*Dataset items*.
== Segment start ==

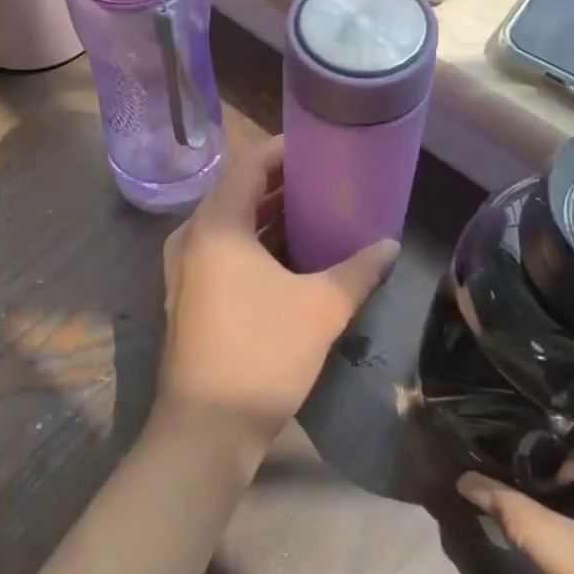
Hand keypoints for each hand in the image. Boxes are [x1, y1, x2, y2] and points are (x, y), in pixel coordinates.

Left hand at [157, 135, 397, 465]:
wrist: (206, 428)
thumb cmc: (262, 354)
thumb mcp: (321, 308)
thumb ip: (358, 270)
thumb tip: (389, 245)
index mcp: (216, 225)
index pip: (249, 165)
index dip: (282, 150)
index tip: (316, 145)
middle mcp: (191, 237)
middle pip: (237, 192)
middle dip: (279, 183)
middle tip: (323, 178)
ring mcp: (184, 268)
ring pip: (229, 224)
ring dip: (266, 215)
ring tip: (312, 210)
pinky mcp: (187, 295)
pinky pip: (222, 250)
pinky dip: (253, 242)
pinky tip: (287, 255)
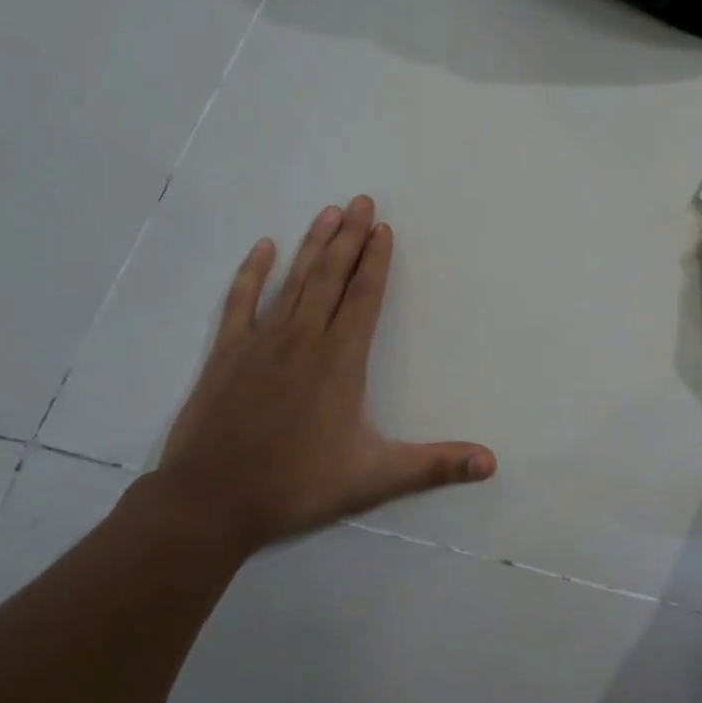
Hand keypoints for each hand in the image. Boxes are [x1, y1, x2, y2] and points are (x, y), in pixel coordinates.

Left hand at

== Segment end ==

*YOUR OBJECTIVE*.
Each line above that holds the string "index" should be copied and shown.

*OUTPUT OF THE EXERCISE*.
index mcp: (216, 225)
index pip: (249, 165)
index dip: (282, 150)
index tip: (316, 145)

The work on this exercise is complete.